Civil Service Fund Interest Is Diverted Treasury Secretary Seeks To Avoid Defaulting

Washington Post

Treasury Secretary Robert E. Rubin said Wednesday he will divert a $14.5 billion interest payment due a federal retirement fund to keep the Treasury from defaulting at the end of this month should Congress refuse to increase the debt limit.

Use of the payment, owed to the $360 billion-plus Civil Service Retirement Fund, will keep the Treasury below the current $4.9 trillion ceiling on federal borrowing authority “until the end of January and possibly into the first week of February,” Rubin said at a hearing of the House Banking Committee.

Ordinarily, the treasury secretary must invest the entire year-end interest payment to the retirement fund in government securities, thus reducing by the amount of the payment the Treasury’s statutory borrowing authority.
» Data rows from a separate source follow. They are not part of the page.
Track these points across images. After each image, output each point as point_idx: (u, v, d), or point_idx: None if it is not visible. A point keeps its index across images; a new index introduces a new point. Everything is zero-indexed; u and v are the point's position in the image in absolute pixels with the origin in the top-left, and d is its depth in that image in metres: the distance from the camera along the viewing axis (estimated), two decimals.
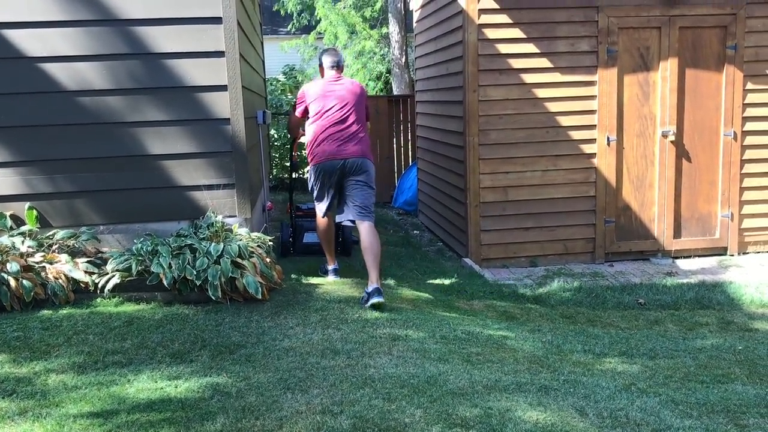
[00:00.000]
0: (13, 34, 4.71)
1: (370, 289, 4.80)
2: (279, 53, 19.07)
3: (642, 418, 3.25)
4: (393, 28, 15.42)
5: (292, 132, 5.86)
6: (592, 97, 6.67)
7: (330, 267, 5.60)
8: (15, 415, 3.04)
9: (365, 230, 5.15)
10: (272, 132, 10.81)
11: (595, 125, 6.70)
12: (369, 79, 19.69)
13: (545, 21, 6.53)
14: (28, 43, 4.74)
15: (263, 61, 9.33)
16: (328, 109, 5.18)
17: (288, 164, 11.29)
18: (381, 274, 5.17)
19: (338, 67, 5.37)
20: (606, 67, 6.63)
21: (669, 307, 5.56)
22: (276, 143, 11.03)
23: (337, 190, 5.31)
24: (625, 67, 6.69)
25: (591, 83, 6.66)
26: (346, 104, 5.20)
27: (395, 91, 15.47)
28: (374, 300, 4.69)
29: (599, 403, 3.42)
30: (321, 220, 5.46)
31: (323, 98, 5.21)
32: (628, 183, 6.85)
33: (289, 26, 21.88)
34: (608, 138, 6.71)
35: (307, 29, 21.41)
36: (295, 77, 20.51)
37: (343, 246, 6.59)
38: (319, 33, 19.65)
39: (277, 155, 11.10)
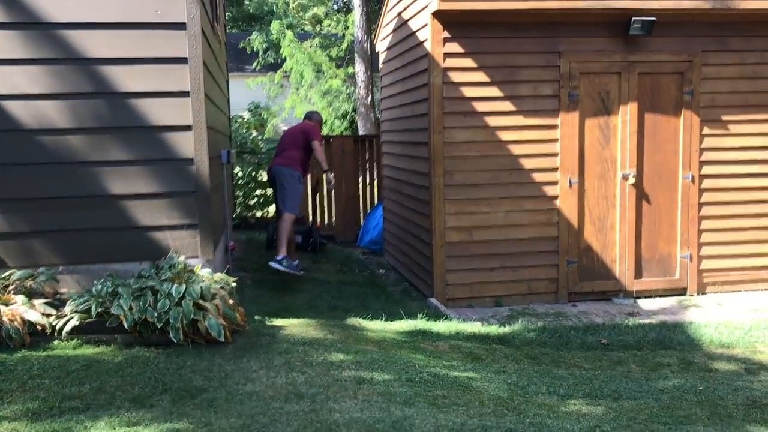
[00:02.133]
0: None
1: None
2: (244, 90, 19.09)
3: None
4: (359, 68, 15.59)
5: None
6: (554, 141, 6.79)
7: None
8: None
9: None
10: (236, 170, 10.76)
11: (557, 168, 6.82)
12: (335, 118, 19.80)
13: (508, 65, 6.66)
14: None
15: (228, 100, 9.33)
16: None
17: (253, 202, 11.29)
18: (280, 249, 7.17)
19: (306, 118, 8.07)
20: (568, 111, 6.78)
21: (631, 348, 5.60)
22: (240, 181, 10.97)
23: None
24: (586, 110, 6.84)
25: (553, 126, 6.78)
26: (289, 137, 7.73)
27: (361, 131, 15.58)
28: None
29: None
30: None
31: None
32: (590, 224, 6.95)
33: (255, 64, 22.01)
34: (570, 180, 6.82)
35: (273, 67, 21.52)
36: (260, 114, 20.52)
37: (313, 245, 9.05)
38: (286, 72, 19.77)
39: (240, 193, 11.04)
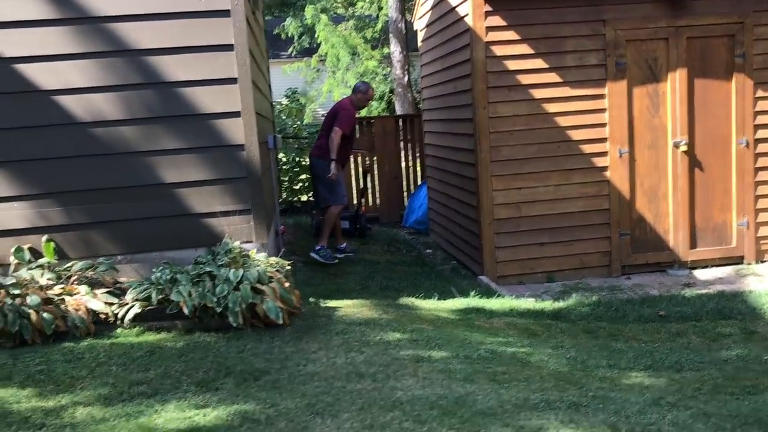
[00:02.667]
0: (27, 69, 4.74)
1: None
2: (281, 76, 19.18)
3: None
4: (394, 48, 15.52)
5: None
6: (602, 110, 6.67)
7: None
8: None
9: None
10: (280, 155, 10.84)
11: (606, 138, 6.70)
12: (372, 100, 19.76)
13: (552, 36, 6.55)
14: (42, 76, 4.77)
15: (270, 86, 9.38)
16: None
17: (298, 187, 11.36)
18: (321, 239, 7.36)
19: (353, 91, 7.75)
20: (615, 80, 6.64)
21: (690, 319, 5.51)
22: (284, 166, 11.05)
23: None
24: (634, 78, 6.70)
25: (600, 96, 6.66)
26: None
27: (398, 111, 15.54)
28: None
29: (630, 419, 3.38)
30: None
31: None
32: (641, 194, 6.83)
33: (290, 50, 22.05)
34: (620, 150, 6.71)
35: (308, 52, 21.56)
36: (298, 100, 20.62)
37: (360, 230, 8.89)
38: (321, 56, 19.79)
39: (285, 179, 11.12)
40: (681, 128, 6.77)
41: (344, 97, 7.79)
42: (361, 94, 7.58)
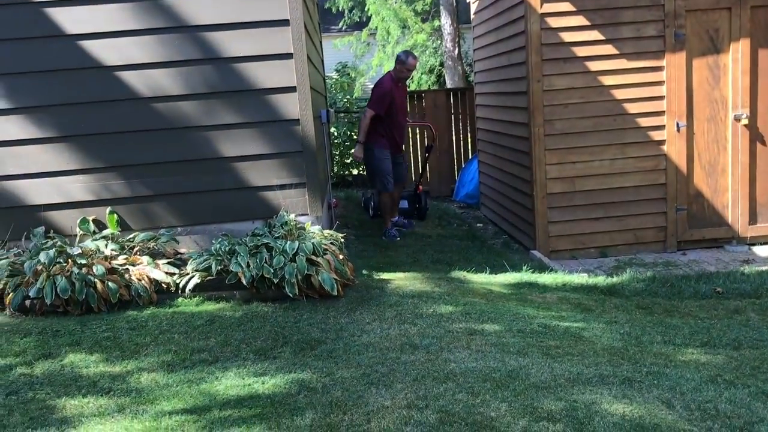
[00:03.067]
0: (90, 45, 4.87)
1: None
2: (332, 50, 19.19)
3: (732, 411, 3.19)
4: (445, 21, 15.36)
5: None
6: (659, 83, 6.53)
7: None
8: (114, 412, 3.16)
9: None
10: (332, 130, 10.91)
11: (664, 111, 6.56)
12: (422, 73, 19.67)
13: (609, 7, 6.41)
14: (105, 52, 4.90)
15: (322, 60, 9.42)
16: None
17: (350, 161, 11.41)
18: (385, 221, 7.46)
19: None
20: (674, 51, 6.48)
21: (749, 296, 5.40)
22: (336, 140, 11.12)
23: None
24: (693, 50, 6.52)
25: (658, 68, 6.51)
26: None
27: (448, 84, 15.42)
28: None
29: (686, 395, 3.36)
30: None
31: None
32: (699, 169, 6.68)
33: (341, 23, 22.00)
34: (678, 124, 6.56)
35: (358, 26, 21.49)
36: (348, 74, 20.63)
37: (420, 211, 8.47)
38: (372, 29, 19.70)
39: (336, 153, 11.20)
40: (742, 101, 6.57)
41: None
42: (400, 64, 7.21)
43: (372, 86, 7.45)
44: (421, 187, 8.73)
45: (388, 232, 7.34)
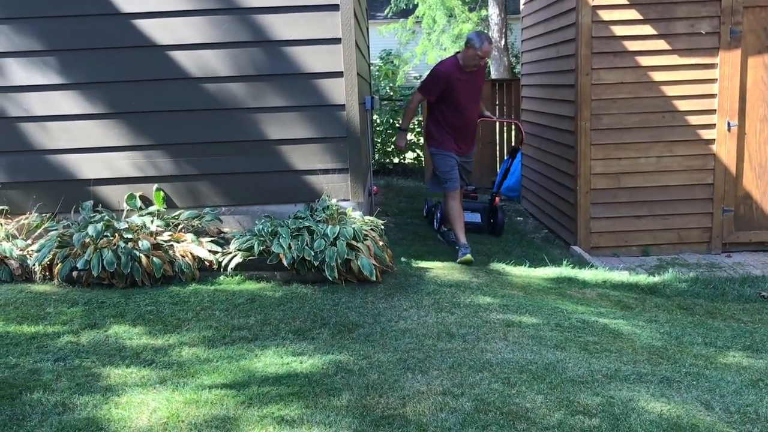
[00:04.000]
0: (143, 24, 4.96)
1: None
2: (377, 37, 19.16)
3: None
4: (492, 11, 15.23)
5: None
6: (712, 81, 6.39)
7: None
8: (156, 383, 3.24)
9: None
10: (375, 117, 10.93)
11: (715, 110, 6.42)
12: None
13: (663, 1, 6.29)
14: (157, 32, 4.98)
15: (368, 47, 9.43)
16: None
17: (391, 149, 11.39)
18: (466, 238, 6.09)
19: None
20: (728, 49, 6.33)
21: None
22: (378, 128, 11.14)
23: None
24: (749, 48, 6.36)
25: (711, 66, 6.37)
26: None
27: (493, 74, 15.30)
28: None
29: (725, 398, 3.31)
30: None
31: None
32: (749, 170, 6.53)
33: (387, 11, 21.96)
34: (729, 123, 6.42)
35: (405, 13, 21.42)
36: (393, 62, 20.57)
37: (494, 226, 7.19)
38: (418, 17, 19.63)
39: (378, 140, 11.22)
40: None
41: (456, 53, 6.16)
42: (471, 49, 5.87)
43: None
44: (498, 198, 7.23)
45: (462, 248, 5.86)
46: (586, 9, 6.29)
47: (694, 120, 6.44)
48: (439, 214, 6.95)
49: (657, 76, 6.38)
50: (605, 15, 6.32)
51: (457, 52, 6.12)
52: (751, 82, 6.41)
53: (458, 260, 5.68)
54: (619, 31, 6.33)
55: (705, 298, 5.39)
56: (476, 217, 7.07)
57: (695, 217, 6.60)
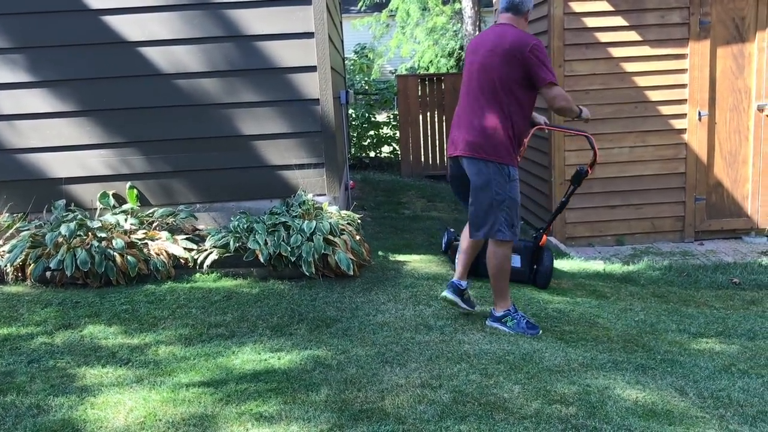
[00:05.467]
0: (113, 20, 4.90)
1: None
2: (351, 31, 19.15)
3: (745, 400, 3.19)
4: (466, 3, 15.26)
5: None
6: (682, 71, 6.46)
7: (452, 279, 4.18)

But Rubin said Wednesday that, to avert default, he plans to hold the payment in cash temporarily, crediting the retirement fund with a IOU that would not be counted against the statutory limit.

Rubin conceded that the action was unusual but stressed that the law provided for full restoration of any interest to the retirement fund once Congress and the White House reach agreement on a debt limit increase.

Rubin’s actions angered Republicans, several of whom renewed charges that he had circumvented spending powers granted Congress by the Constitution.